Prompted in part by the changes I made yesterday, I've made another small release of BlogMore today. The stuff to do with human.json made mention of having a /ai page, something I remember as being part of the slash pages moment. While I've never leaned into it myself, I do consider it a fun idea and, given the current experiment, I did think it made sense to have a /ai page for this blog, at least1.

Yesterday's changes, to allow modifying the path used for pages, and also to apply the clean_urls setting to them too, meant it was easily doable now. But I also got to thinking that someone might not want the page to appear in the sidebar; perhaps they just want the page there but not obviously linked to.

So with today's release I've added an optional pages: configuration setting.

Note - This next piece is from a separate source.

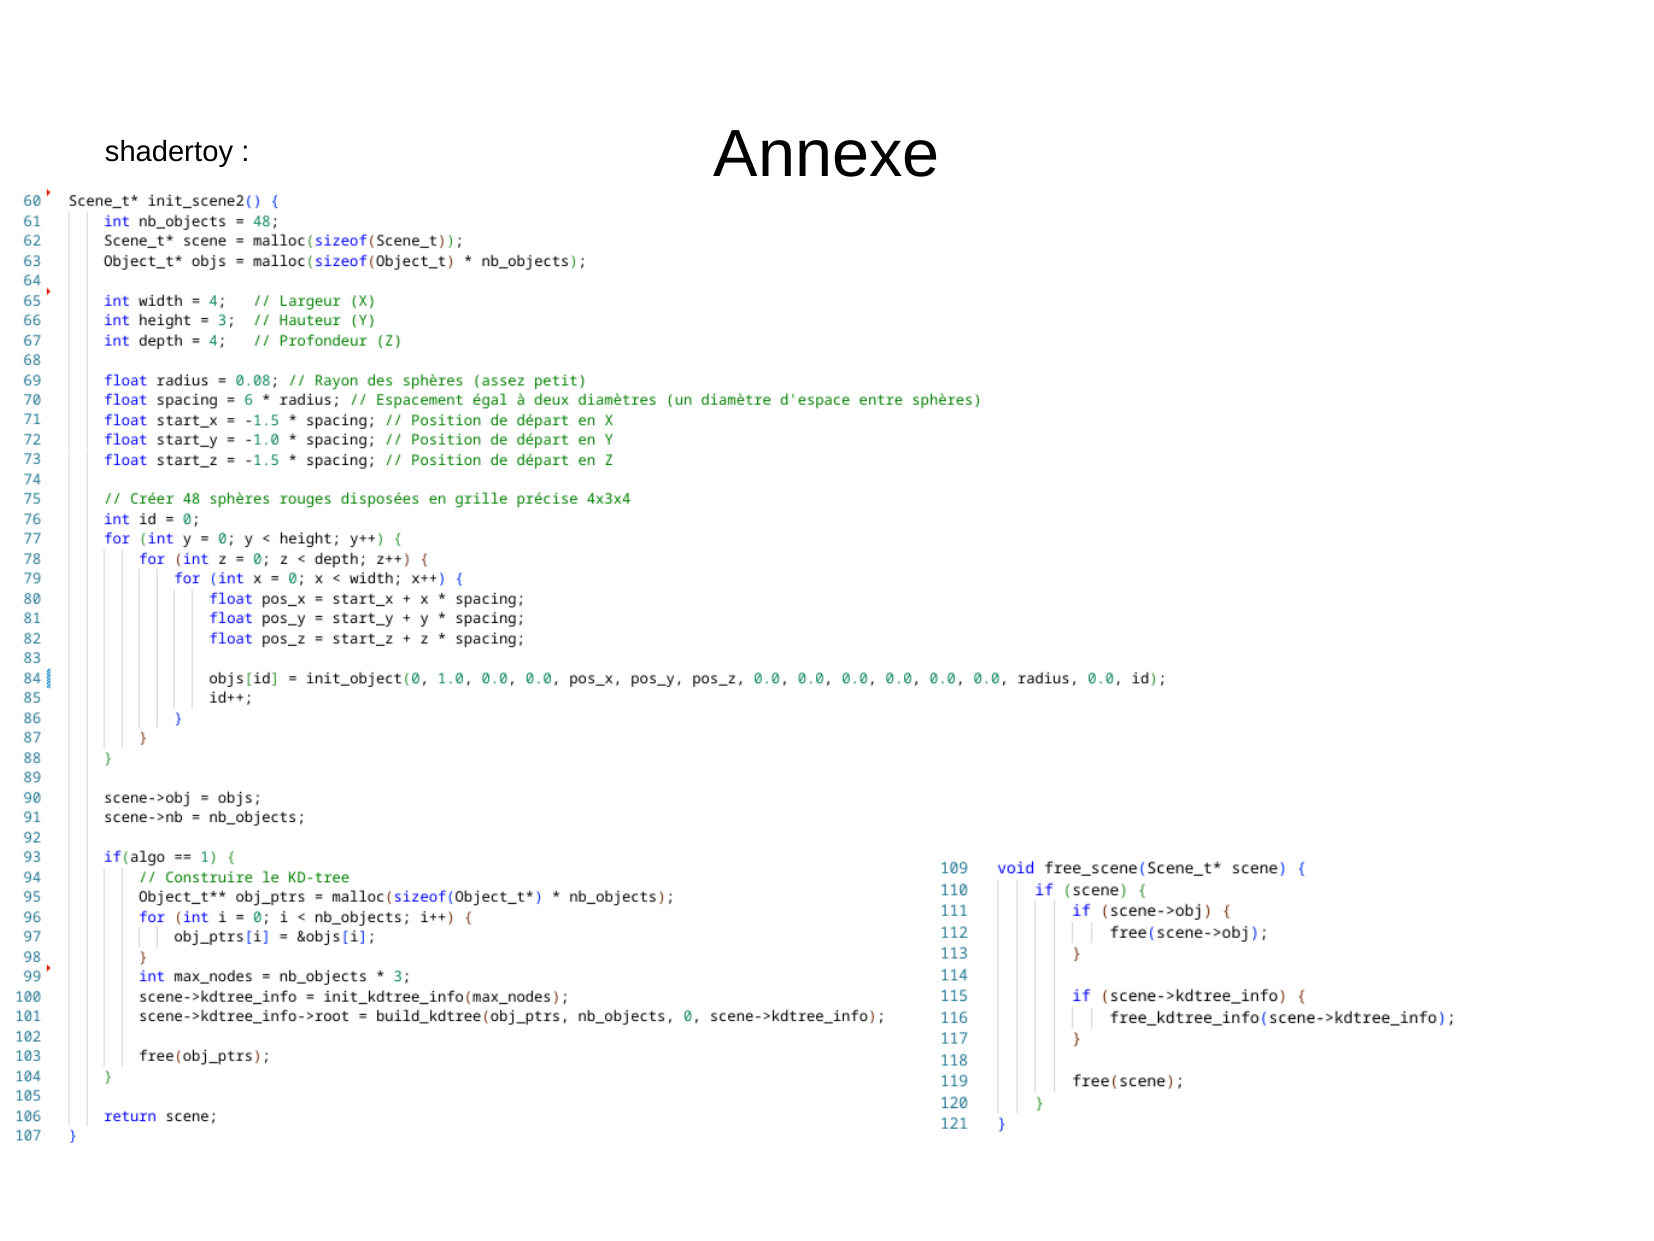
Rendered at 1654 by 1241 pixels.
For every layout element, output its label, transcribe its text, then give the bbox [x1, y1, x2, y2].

picture [12, 189, 1641, 1149]
text_box shadertoy : [90, 127, 266, 176]
title Annexe [82, 49, 1571, 257]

If it's omitted, BlogMore works as it always did (listing every page in the sidebar). If it's included, only the pages in the given list appear in the sidebar.

Personally I think I'd prefer to have the /ai page visible in the sidebar, and that's what I've gone with. But if anyone wants the option of having better control over this, it's there now.

While I was tinkering on sidebar things I also added a setting for overriding the title of the links list. Again, I think Links works fine for my purposes, for this particular blog, but I can see the need to want to customise it.


  1. I should probably add one to my main site too now I think about it.